Data supplied
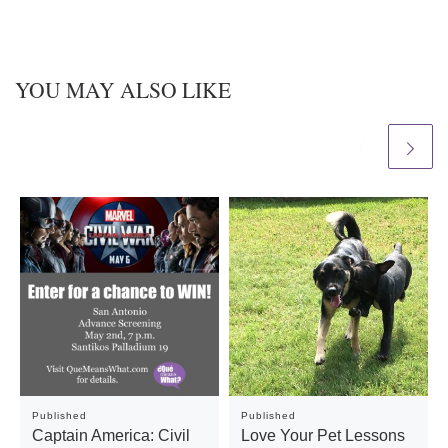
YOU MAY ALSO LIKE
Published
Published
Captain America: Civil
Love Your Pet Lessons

* * *

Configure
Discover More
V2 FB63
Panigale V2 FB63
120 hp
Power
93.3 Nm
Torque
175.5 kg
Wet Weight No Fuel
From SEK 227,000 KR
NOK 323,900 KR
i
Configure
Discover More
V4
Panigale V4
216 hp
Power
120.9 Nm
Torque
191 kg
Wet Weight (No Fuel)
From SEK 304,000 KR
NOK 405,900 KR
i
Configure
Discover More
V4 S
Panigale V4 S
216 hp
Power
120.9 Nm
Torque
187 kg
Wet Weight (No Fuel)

...

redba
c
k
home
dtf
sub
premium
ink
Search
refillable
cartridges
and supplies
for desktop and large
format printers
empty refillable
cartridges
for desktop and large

Exercise details
The line above containing "YOU MAY ALSO LIKE", the line containing "Love Your Pet Lessons", and every line between them are to be transcribed exactly; no other line is wanted.

Task response
YOU MAY ALSO LIKE
Published
Published
Captain America: Civil
Love Your Pet Lessons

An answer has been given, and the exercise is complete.